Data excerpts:
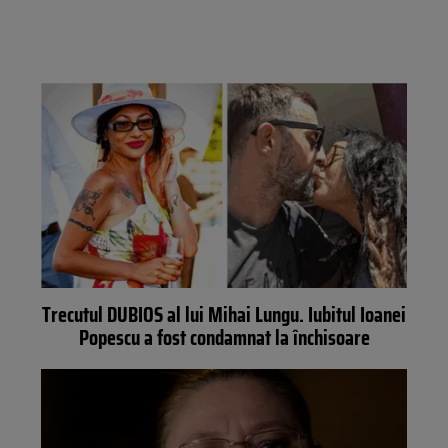
Trecutul DUBIOS al lui Mihai Lungu. Iubitul Ioanei
Popescu a fost condamnat la închisoare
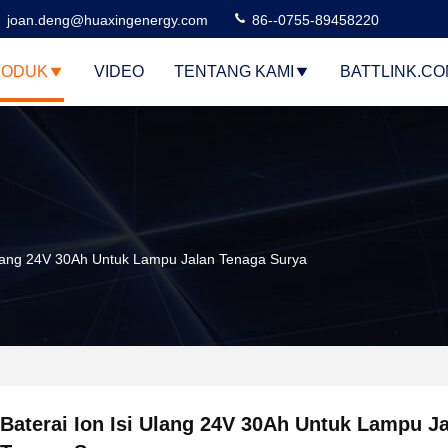
joan.deng@huaxingenergy.com
86--0755-89458220
RODUK
VIDEO
TENTANG KAMI
BATTLINK.C
 Ulang 24V 30Ah Untuk Lampu Jalan Tenaga Surya
Baterai Ion Isi Ulang 24V 30Ah Untuk Lampu J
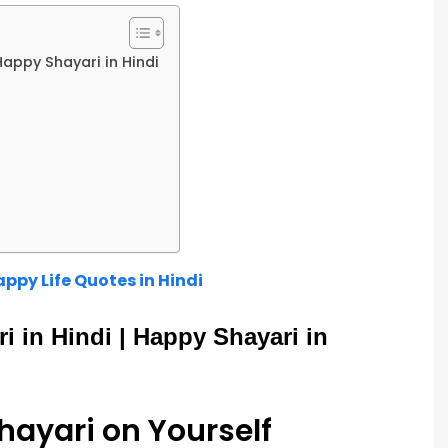
Happy Shayari in Hindi
ppy Life Quotes in Hindi
i in Hindi | Happy Shayari in
hayari on Yourself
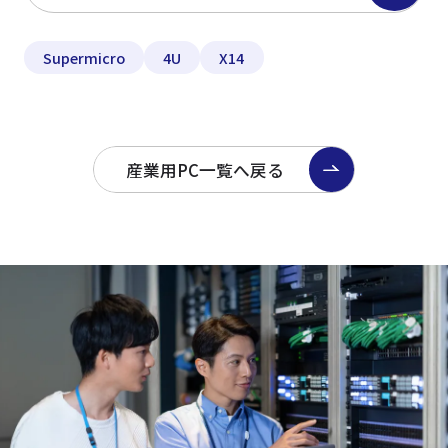
Supermicro
4U
X14
産業用PC一覧へ戻る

* **Work to complete**: Lines with the word "Ulang" in them should be copied from the preceding records.

* **Answer box**:
 Ulang 24V 30Ah Untuk Lampu Jalan Tenaga Surya
Baterai Ion Isi Ulang 24V 30Ah Untuk Lampu J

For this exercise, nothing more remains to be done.